Document excerpt.
------------------------

Lord Lieutenant of Galway
- In office 1874–1892
- Preceded by: Ulick de Burgh, 1st Marquess of Clanricarde
- Succeeded by: Luke Dillon, 4th Baron Clonbrock

Personal details
- Born: 29 March 1807
- Died: 4 December 1893 (aged 86)
- Spouse: Hon Caroline Elizabeth Spencer ​ ​(m. 1830; died 1864)​
- Children: 12
- Parents: Luke Dillon, 2nd Baron Clonbrock (father); Anastasia Blake (mother);
- Relatives: Joseph Blake (maternal grandfather) Luke Dillon (son) Hugh Ellis-Nanney (son-in-law)
- Education: Eton College
- Alma mater: Christ Church, Oxford

= Robert Dillon, 3rd Baron Clonbrock =

Irish peer (1807-1893)

Robert Dillon, 3rd Baron Clonbrock (29 March 1807 – 4 December 1893), was an Irish peer.

Dillon was the son of Luke Dillon, 2nd Baron Clonbrock, by the Honourable Anastasia, daughter of Joseph Blake, 1st Baron Wallscourt. He was educated at Eton and Christ Church, Oxford. In December 1826, aged 19, he succeeded his father in the barony. This was an Irish peerage and did not entitle him to an automatic seat in the House of Lords. However, in 1838 he was elected an Irish representative peer. In 1872 he was appointed Lord-Lieutenant of Galway, a post he held until 1892.

------------------------

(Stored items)
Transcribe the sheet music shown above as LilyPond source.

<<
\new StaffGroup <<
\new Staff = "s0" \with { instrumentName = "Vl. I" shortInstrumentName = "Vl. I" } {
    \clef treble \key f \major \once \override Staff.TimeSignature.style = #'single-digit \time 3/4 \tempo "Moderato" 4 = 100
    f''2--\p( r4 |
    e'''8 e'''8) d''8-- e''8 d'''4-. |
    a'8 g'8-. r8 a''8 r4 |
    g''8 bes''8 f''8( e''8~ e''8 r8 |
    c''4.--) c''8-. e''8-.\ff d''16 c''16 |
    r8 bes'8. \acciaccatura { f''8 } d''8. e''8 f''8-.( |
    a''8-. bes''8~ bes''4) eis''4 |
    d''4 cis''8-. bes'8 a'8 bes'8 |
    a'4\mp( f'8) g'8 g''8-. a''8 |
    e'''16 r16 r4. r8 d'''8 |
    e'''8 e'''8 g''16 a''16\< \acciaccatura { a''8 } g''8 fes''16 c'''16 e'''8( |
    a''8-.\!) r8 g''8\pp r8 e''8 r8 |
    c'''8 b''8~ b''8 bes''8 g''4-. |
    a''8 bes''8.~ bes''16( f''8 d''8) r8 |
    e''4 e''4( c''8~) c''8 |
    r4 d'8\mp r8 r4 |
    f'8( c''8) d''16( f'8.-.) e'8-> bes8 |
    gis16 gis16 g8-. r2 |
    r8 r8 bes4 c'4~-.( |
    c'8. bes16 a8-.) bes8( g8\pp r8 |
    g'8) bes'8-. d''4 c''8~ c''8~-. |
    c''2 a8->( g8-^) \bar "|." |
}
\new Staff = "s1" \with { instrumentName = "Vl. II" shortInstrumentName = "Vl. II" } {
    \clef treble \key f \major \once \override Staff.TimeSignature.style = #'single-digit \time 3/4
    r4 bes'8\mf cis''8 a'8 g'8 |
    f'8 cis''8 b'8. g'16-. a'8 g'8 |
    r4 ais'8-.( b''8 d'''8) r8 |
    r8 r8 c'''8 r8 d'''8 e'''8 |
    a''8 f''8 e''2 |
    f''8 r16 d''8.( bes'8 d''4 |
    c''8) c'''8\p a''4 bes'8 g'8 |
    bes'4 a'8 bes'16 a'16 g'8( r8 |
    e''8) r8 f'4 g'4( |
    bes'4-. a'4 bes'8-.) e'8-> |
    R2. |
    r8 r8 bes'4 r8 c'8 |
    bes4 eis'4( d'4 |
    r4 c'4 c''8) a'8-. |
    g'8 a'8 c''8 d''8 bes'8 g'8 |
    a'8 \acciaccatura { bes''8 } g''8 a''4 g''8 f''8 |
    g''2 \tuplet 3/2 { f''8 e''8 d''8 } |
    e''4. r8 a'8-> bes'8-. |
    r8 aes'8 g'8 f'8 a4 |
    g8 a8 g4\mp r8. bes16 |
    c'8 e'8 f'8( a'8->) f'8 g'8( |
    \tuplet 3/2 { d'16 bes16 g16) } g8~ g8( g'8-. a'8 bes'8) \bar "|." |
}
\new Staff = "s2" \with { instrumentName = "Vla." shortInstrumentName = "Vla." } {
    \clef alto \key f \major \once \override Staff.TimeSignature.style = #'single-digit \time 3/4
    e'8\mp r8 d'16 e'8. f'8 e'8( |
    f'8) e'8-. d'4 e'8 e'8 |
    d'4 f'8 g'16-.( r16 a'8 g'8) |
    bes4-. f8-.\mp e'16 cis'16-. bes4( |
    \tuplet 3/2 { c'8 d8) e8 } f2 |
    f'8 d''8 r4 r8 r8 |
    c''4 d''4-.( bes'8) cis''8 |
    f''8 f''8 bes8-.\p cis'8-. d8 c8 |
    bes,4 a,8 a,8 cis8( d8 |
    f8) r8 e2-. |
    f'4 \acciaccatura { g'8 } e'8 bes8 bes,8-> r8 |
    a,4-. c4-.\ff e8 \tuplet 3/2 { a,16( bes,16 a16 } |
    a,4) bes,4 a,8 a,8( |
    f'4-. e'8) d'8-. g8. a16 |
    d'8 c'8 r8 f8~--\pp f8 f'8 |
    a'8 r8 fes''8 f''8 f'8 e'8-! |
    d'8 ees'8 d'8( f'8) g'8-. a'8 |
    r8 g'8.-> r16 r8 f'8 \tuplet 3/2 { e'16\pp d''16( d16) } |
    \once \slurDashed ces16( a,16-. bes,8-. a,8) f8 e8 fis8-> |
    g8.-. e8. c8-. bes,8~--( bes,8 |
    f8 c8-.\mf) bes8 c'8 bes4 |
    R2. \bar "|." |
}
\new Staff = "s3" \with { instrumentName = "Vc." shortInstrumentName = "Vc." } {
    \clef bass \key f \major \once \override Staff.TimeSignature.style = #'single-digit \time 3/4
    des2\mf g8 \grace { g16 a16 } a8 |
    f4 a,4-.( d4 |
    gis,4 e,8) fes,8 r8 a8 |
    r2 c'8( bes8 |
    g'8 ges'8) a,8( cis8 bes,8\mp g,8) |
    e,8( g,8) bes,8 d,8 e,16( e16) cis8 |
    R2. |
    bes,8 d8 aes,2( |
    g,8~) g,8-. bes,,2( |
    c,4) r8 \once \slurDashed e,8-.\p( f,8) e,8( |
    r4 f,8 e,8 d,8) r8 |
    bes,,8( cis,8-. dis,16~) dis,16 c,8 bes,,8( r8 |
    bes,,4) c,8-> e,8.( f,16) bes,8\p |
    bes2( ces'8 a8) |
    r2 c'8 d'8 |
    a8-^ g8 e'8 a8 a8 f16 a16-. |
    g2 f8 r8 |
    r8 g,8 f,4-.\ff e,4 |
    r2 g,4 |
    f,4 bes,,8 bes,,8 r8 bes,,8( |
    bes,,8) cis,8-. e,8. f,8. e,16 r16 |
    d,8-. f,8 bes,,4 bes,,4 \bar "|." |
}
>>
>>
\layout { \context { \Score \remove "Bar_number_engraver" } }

------------------------

Work instruction 1.
According to the text about Robert Dillon, 3rd Baron Clonbrock, why did succeeding to his father's barony not give him an automatic seat in the House of Lords?
Work instruction 2.
Extend the text about Robert Dillon, 3rd Baron Clonbrock, picking up after its last sentence.

Task answer 1.
His barony was an Irish peerage, and an Irish peerage did not entitle its holder to an automatic seat in the House of Lords. He gained a seat only when he was elected an Irish representative peer in 1838.

Task answer 2.
==Family==
Lord Clonbrock married the Honourable Caroline Elizabeth, daughter of Francis Spencer, 1st Baron Churchill, in 1830. They had four sons and eight daughters :

- Hon Luke Amalric Dillon (b. 5 July 1832 - dvp Feb 1833)
- Hon Luke Dillon, 4th Baron Clonbrock (10 March 1834 – 12 May 1917)
- Col Hon Robert Villiers Dillon (b. 10 Dec 1838 - 19 April 1923), mar. 3 June 1873 Harriet Caroline Elizabeth Gladstone (d. 25 Feb 1932), dau of A S Gladstone
- Hon Francis William Dillon (b. 20 Dec 1842 - dvp 9 April 1858)
- Hon Frances Letita Dillon (d. 26 September 1911)
- Hon Caroline Anastasia Dillon (d. 15 Apr 1907), mar 30 Jan 1877 William Dealtry CMG, son of Ven...
- Hon Helen Isabella Dillon (d. 8 Nov 1916)
- Hon Louisa Emilia Dillon (d. 23 May 1927)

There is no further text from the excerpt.